▶ _Work to complete_
According to the passage on the 1938 Liptán attack, on what date did the attack in Liptán take place?

▶ _Text provided_
BEGIN

Among those present at the site were representatives of the Ministry of Defence of the Czech Republic: Colonel Robert Speychal, Director of the Department for War Veterans and War Graves, Dr. Pavel Kugler , Deputy Director of the Department for War Veterans and War Graves, and Captain Martin Vaňourek, historian and specialist in research on fallen officers. On behalf of the Institute of National Remembrance, the works were carried out by a team of archaeologists and anthropologists from the Office of Search and Identification under the supervision of Dr. Dominika Siemińska, Head of the Borderland Department. On 19 August 2025, the site was also visited by Prof. Krzysztof Szwagrzyk, Deputy President of the IPN.

The remains of the State Defence Guard officers were transported to the Czech Republic, where state funeral ceremonies will be held in September 2025, with the participation of their relatives.

***

In the autumn of 1938, Czechoslovakia found itself under strong political and military pressure from the Third Reich. After the annexation of Austria, the demands extended to the Sudetenland, inhabited by a large German minority. Radical German circles called for these lands to be annexed by the Reich. Units of the Sudetendeutsches Freikorps began armed diversionary actions and attacks on Czechoslovak border posts.

The most tragic event took place on 22 September 1938 in Liptán, where five officers of the Czechoslovak State Defence Guard and one Financial Guard officer were killed in an attack by Freikorps militants. The attack was carried out by, among others, brothers Alfred and Franz Selig. After an initial skirmish with an SOS patrol, Alfred Selig murdered the disarmed gendarmes Rudolf Mokrý and Vilém Leher as well as financial guard Ludvík Svoboda. Three more members of the financial guard, Vítězslav Hofirka, František Čech, and Inocenc Dostál, were then killed.

The victims were buried in Głubczyce, but their relatives or the authorities of what was then Czechoslovakia were not informed. It was the most tragic incident related to the revolt of Sudeten Germans against the Czechoslovak authorities in 1938. The related documentation was inaccessible for many years. The remains of four victims were exhumed in 1939 and returned to their families, while Vilém Leher and Ludvík Svoboda remained in the Głubczyce cemetery, their names engraved on a dedicated memorial.

END

▶ _Data for review_
BEGIN

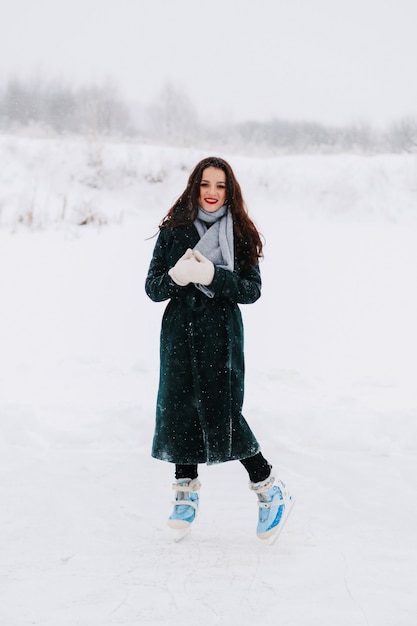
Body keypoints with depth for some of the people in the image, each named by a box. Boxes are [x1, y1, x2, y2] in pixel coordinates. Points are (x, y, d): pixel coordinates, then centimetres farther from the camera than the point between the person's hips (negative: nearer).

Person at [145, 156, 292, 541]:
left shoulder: (241, 235, 3)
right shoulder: (173, 231, 6)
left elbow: (252, 290, -3)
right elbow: (152, 288, 4)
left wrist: (212, 276, -19)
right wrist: (175, 278, -18)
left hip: (221, 332, -3)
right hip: (179, 332, 3)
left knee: (223, 413, -8)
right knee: (179, 410, 3)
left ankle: (271, 491, 9)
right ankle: (187, 492, 22)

END

▶ _Written response_
22 September 1938